Photo Credit: Philadelphia Police
Photo Credit: Philadelphia Police

On Oct. 13, Municipal Judge James DeLeon held for trial former West Philadelphia handyman James Harris, who stood accused with Drexel graduate Jasmine Wright’s rape and murder.
An eyewitness account from Tanya Giebus provided circumstantial evidence that placed Harris at the base of Wright’s apartment building on the 50th and Locust block around the estimated time of Wright’s death. Giebus, a neighbor who had lived on the same block as Harris for two months, testified that she had talked with “Jimmy” daily since moving into the neighborhood and that he’d talked to her about his handyman work for two apartments.
Giebus was able to identify Harris on the stand. She told the court that she’d seen him the day of Wright’s July 15 slaying. She placed him on the porch of one of the apartment buildings at 5:45 p.m., after he’d told her his employment had been terminated there. She also noted that he backed away upon seeing her.
Authorities assert that shortly before Harris was seen on the porch, he was inside the third floor of the apartment building brutally raping, beating, and strangling 27-year-old Wright.
Harris’ sperm was identified by DNA analysis inside Wright’s genitals, as well as on a towel and pillow in her apartment.

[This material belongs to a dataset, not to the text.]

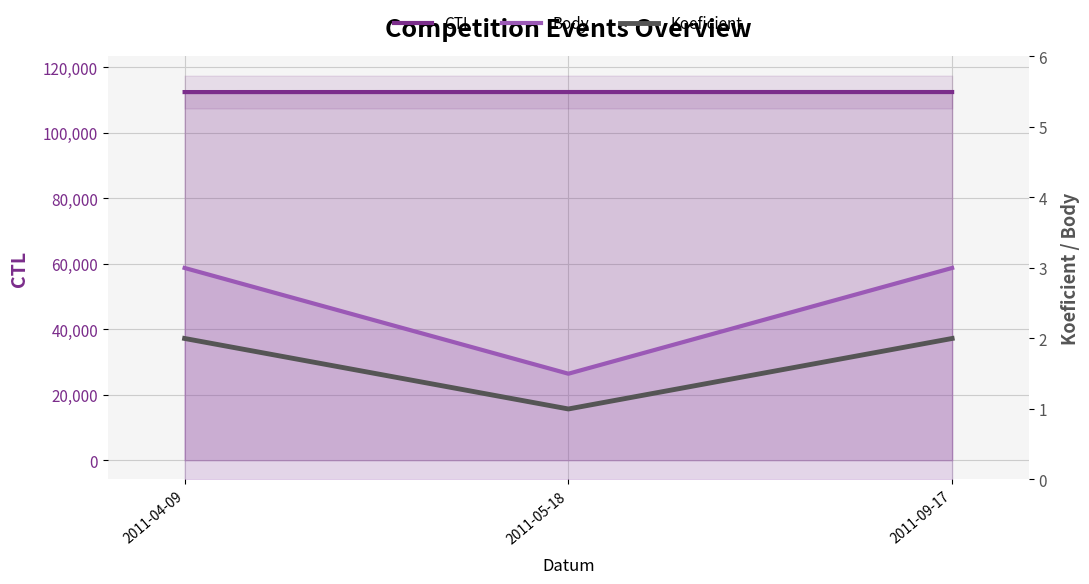

Between 2011-04-09 and 2011-09-17, which series saw the biggest shift?

CTL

According to Assistant District Attorney Gail Fairman, the Medical Examiner’s Office determined Wright’s death to be the result of manual strangulation. The report also stated that Wright sustained blunt-force-trauma injuries to 12 parts of her body including her forehead, eye, lips and four hits over the top of her head.
A statement that Wright’s mother, who was not present in court, gave the authorities was then recounted Fairman to the judge. Paulette Wright was the last known person to speak with her daughter. They were speaking by phone at 5:29 p.m. July 15 when she heard nothing but background noise and hung up. Although she tried to call back repeatedly, her daughter did not pick up.

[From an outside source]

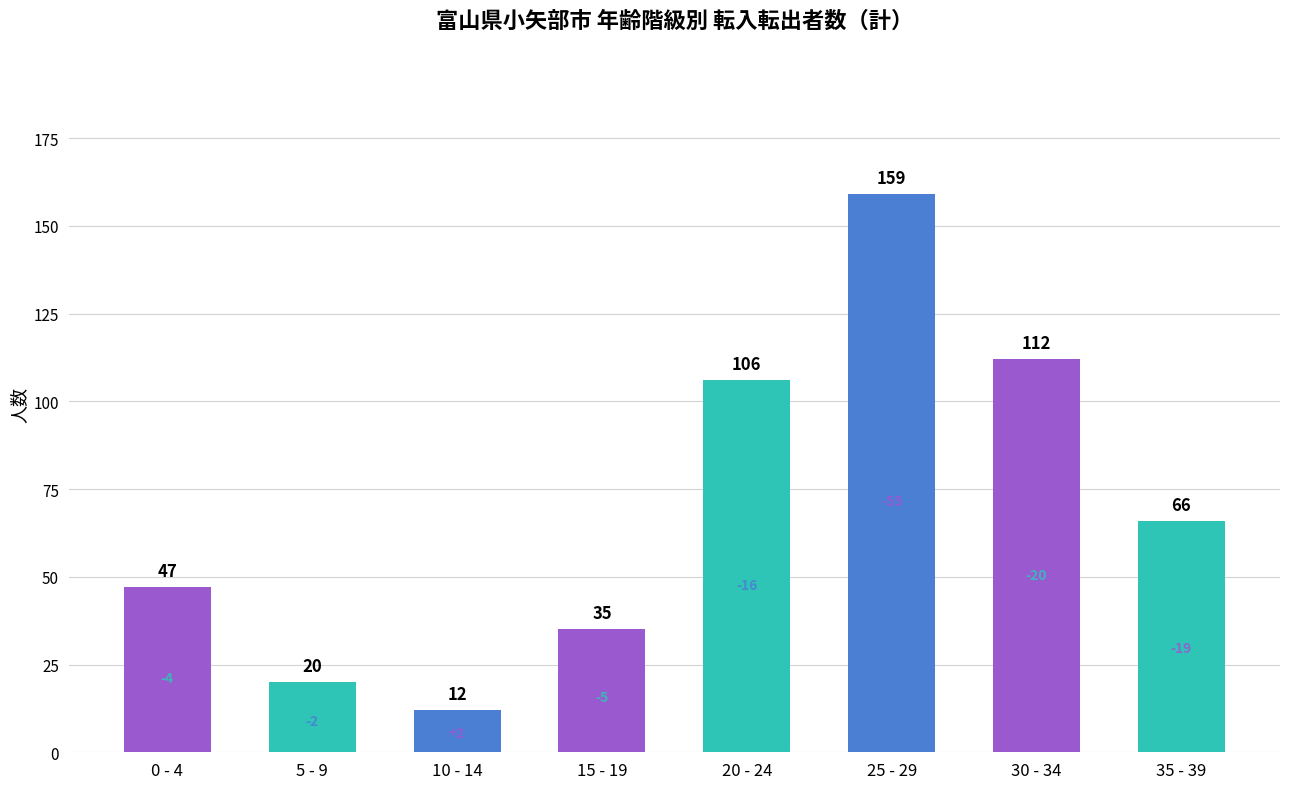

Rank the categories by value from highest to lowest.

25 - 29, 30 - 34, 20 - 24, 35 - 39, 0 - 4, 15 - 19, 5 - 9, 10 - 14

Wright’s body was discovered the following day at 2:15 p.m. July 16 when Mary Umbrell, an agent at Realty World Properties who manages Wright’s former apartment building, let herself into Wright’s apartment. Umbrell had received a call from Wright’s father who was concerned because he could not get in contact with her by phone.

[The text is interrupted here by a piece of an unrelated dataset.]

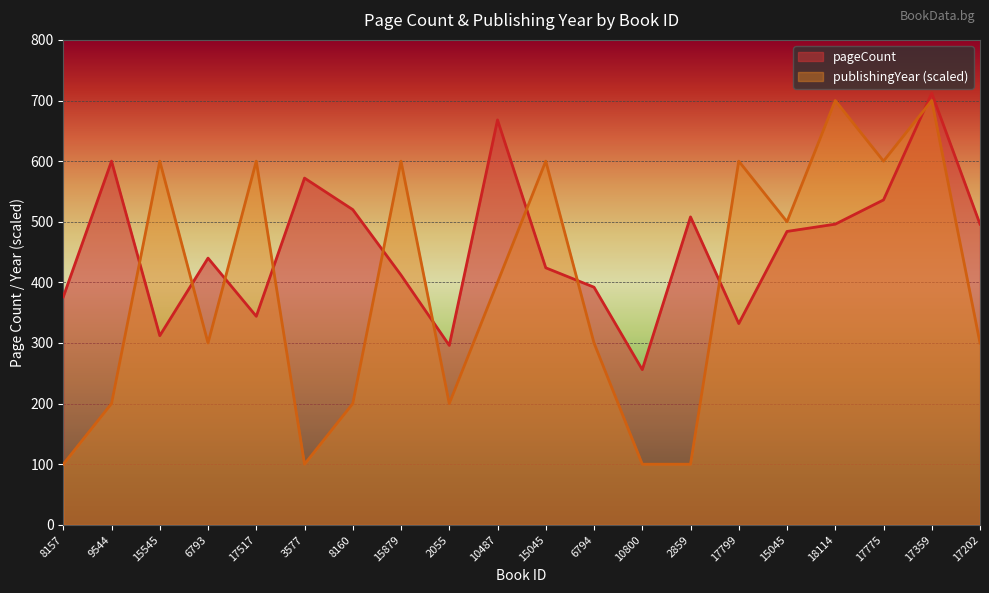

How many interior local peaks does the publishingYear series have?

7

“I seen Jasmine laying in the bed,” Umbrell testified. “It looked like she was sleeping.”
Umbrell said that she thought Wright was sleeping at first and yelled, “Jasmine, Jasmine wake up,” and then called 9-1-1 when Wright did not respond. Wright was pronounced dead by emergency responders upon their arrival.
Umbrell testified that she knew Harris under the name James Camp, a man whom the apartment building’s owner had hired for cleanup work.
Fairman argued the circumstantial evidence was enough to prove Harris guilty of raping, beating, and strangling Wright.
On behalf of Harris, public defenders Thurgood Matthews and Geoffrey Kilroy argued the possibility Harris engaged in consensual sex with Wright and that the timeframe of Wright’s murder wasn’t clear. They asserted that someone else could have strangled Wright after Giebus’ account of him at the apartment building.
Harris was arrested in July on charges of Wright’s rape and murder after determined that he had access to her apartment building a week after his employment’s termination, when Wright was slain. He has served state prison time before. He was convicted of voluntary manslaughter, slaying his reportedly abusive father, James Washington in 1982. Harris has also previously been convicted, separately, on charges dealing with criminal trespass and drugs.